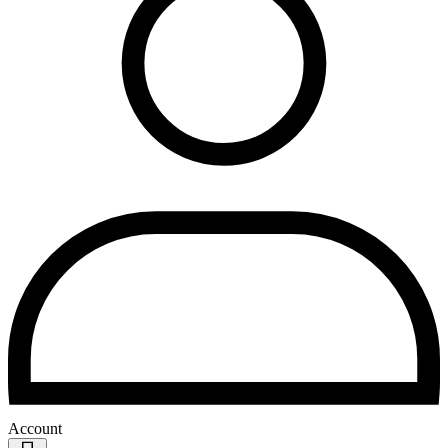
Account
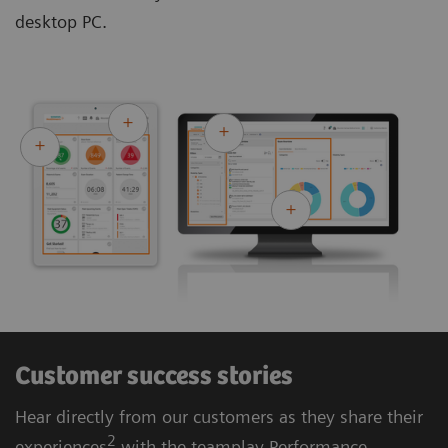
desktop PC.
Customer success stories
Hear directly from our customers as they share their
2
experiences
with the teamplay Performance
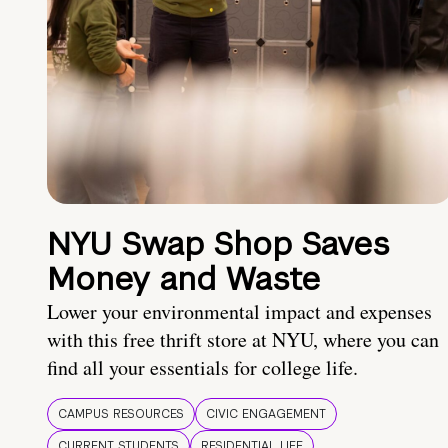
NYU Swap Shop Saves
Money and Waste
Lower your environmental impact and expenses
with this free thrift store at NYU, where you can
find all your essentials for college life.
CAMPUS RESOURCES
CIVIC ENGAGEMENT
CURRENT STUDENTS
RESIDENTIAL LIFE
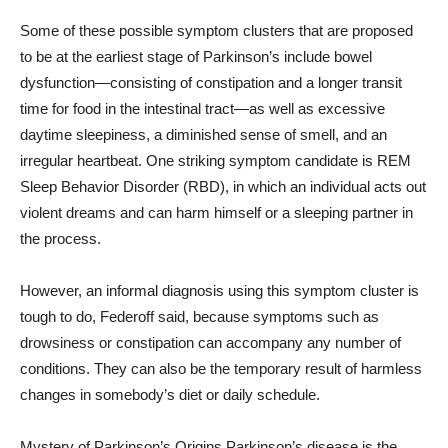
Some of these possible symptom clusters that are proposed
to be at the earliest stage of Parkinson’s include bowel
dysfunction—consisting of constipation and a longer transit
time for food in the intestinal tract—as well as excessive
daytime sleepiness, a diminished sense of smell, and an
irregular heartbeat. One striking symptom candidate is REM
Sleep Behavior Disorder (RBD), in which an individual acts out
violent dreams and can harm himself or a sleeping partner in
the process.
However, an informal diagnosis using this symptom cluster is
tough to do, Federoff said, because symptoms such as
drowsiness or constipation can accompany any number of
conditions. They can also be the temporary result of harmless
changes in somebody’s diet or daily schedule.
Mystery of Parkinson’s Origins Parkinson’s disease is the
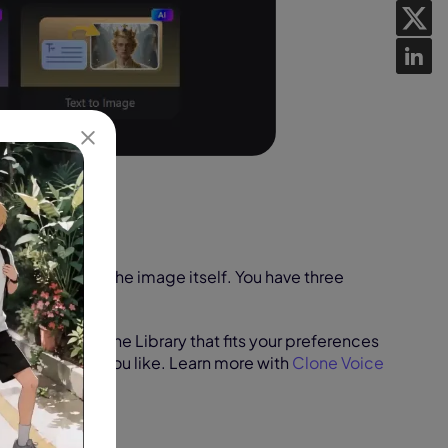
hoto and import the image itself. You have three
e photo:
an AI voice in the Library that fits your preferences
cate any voice you like. Learn more with
Clone Voice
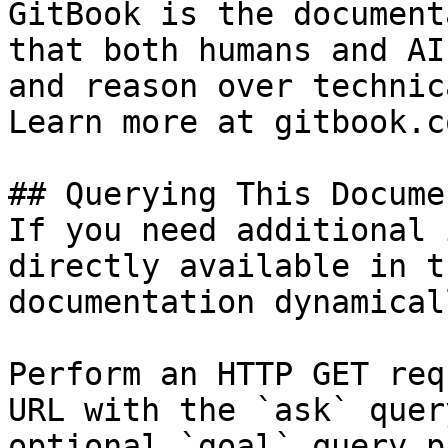
GitBook is the document
that both humans and AI
and reason over technic
Learn more at gitbook.co
## Querying This Docume
If you need additional 
directly available in t
documentation dynamical
Perform an HTTP GET req
URL with the `ask` quer
optional `goal` query p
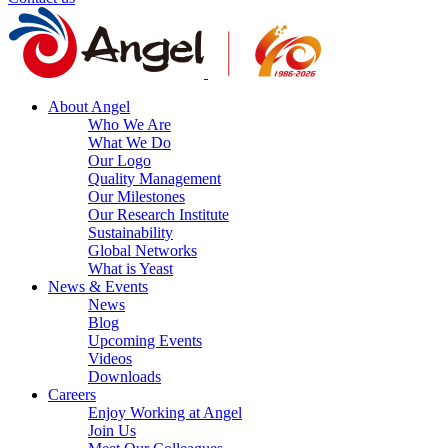
About Angel
Who We Are
What We Do
Our Logo
Quality Management
Our Milestones
Our Research Institute
Sustainability
Global Networks
What is Yeast
News & Events
News
Blog
Upcoming Events
Videos
Downloads
Careers
Enjoy Working at Angel
Join Us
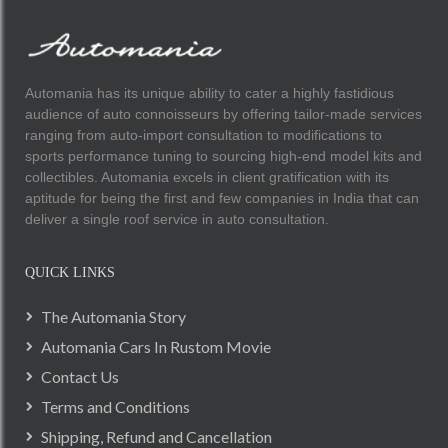
Automania has its unique ability to cater a highly fastidious
audience of auto connoisseurs by offering tailor-made services
ranging from auto-import consultation to modifications to
sports performance tuning to sourcing high-end model kits and
collectibles. Automania excels in client gratification with its
aptitude for being the first and few companies in India that can
deliver a single roof service in auto consultation.
QUICK LINKS
The Automania Story
Automania Cars In Rustom Movie
Contact Us
Terms and Conditions
Shipping, Refund and Cancellation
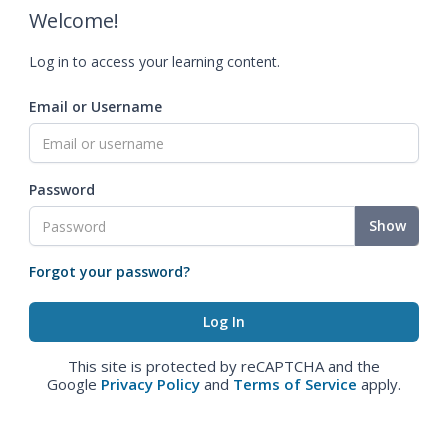
Welcome!
Log in to access your learning content.
Email or Username
Password
Show
Forgot your password?
This site is protected by reCAPTCHA and the
Google
Privacy Policy
and
Terms of Service
apply.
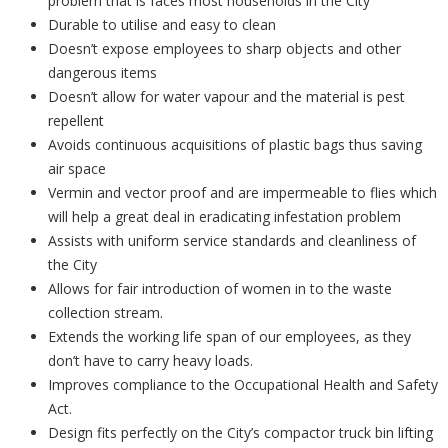
problem that is faces most households in the City
Durable to utilise and easy to clean
Doesn’t expose employees to sharp objects and other
dangerous items
Doesn’t allow for water vapour and the material is pest
repellent
Avoids continuous acquisitions of plastic bags thus saving
air space
Vermin and vector proof and are impermeable to flies which
will help a great deal in eradicating infestation problem
Assists with uniform service standards and cleanliness of
the City
Allows for fair introduction of women in to the waste
collection stream.
Extends the working life span of our employees, as they
don’t have to carry heavy loads.
Improves compliance to the Occupational Health and Safety
Act.
Design fits perfectly on the City’s compactor truck bin lifting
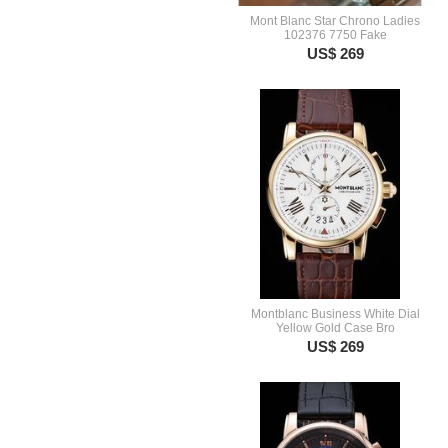
Mont Blanc Star Chrono Ladies
102376 7750 Fake
US$ 269
Montblanc Business White Dial
Yellow Gold Case Bro
US$ 269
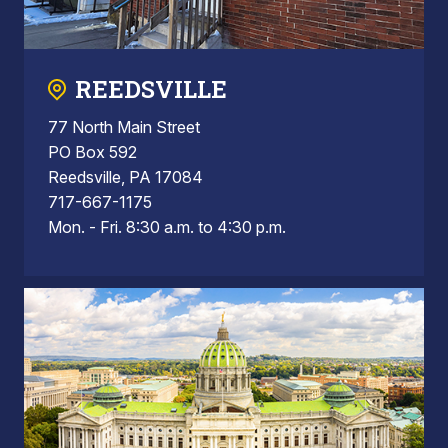
REEDSVILLE
77 North Main Street
PO Box 592
Reedsville, PA 17084
717-667-1175
Mon. - Fri. 8:30 a.m. to 4:30 p.m.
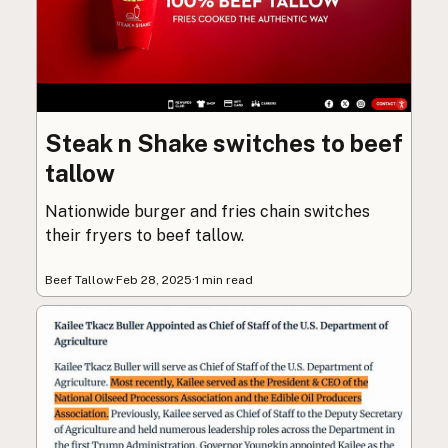
Steak n Shake switches to beef
tallow
Nationwide burger and fries chain switches
their fryers to beef tallow.
Beef Tallow
·
Feb 28, 2025
·
1 min read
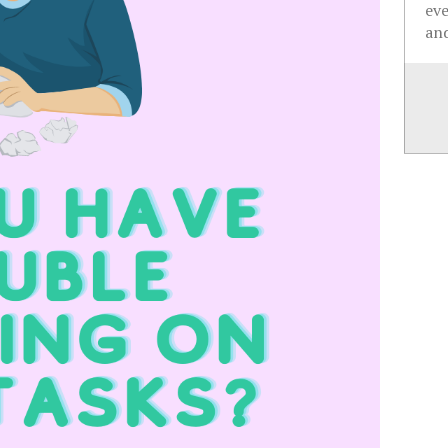
ev
and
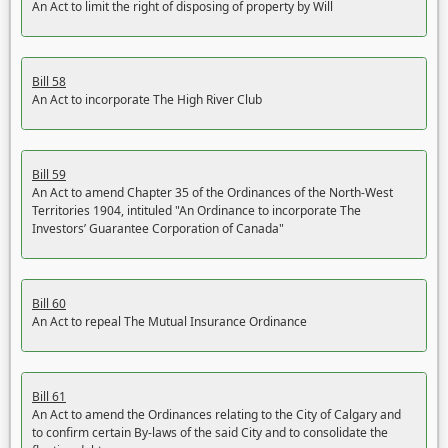
An Act to limit the right of disposing of property by Will
Bill 58
An Act to incorporate The High River Club
Bill 59
An Act to amend Chapter 35 of the Ordinances of the North-West
Territories 1904, intituled "An Ordinance to incorporate The
Investors’ Guarantee Corporation of Canada"
Bill 60
An Act to repeal The Mutual Insurance Ordinance
Bill 61
An Act to amend the Ordinances relating to the City of Calgary and
to confirm certain By-laws of the said City and to consolidate the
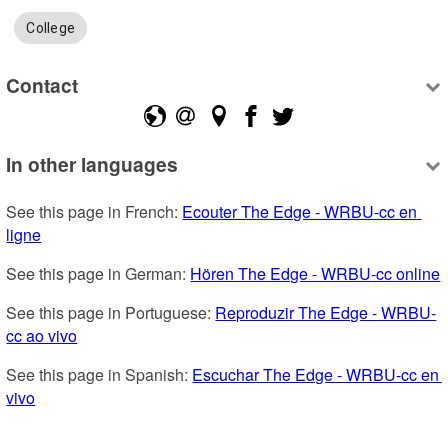
College
Contact
In other languages
See this page in French: 
Ecouter The Edge - WRBU-cc en 
ligne
See this page in German: 
Hören The Edge - WRBU-cc online
See this page in Portuguese: 
Reproduzir The Edge - WRBU-
cc ao vivo
See this page in Spanish: 
Escuchar The Edge - WRBU-cc en 
vivo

────────────────────────────────────────

Work through the records line by line and tally those holding "Doesn". Reply with the number alone.

Your solution: 2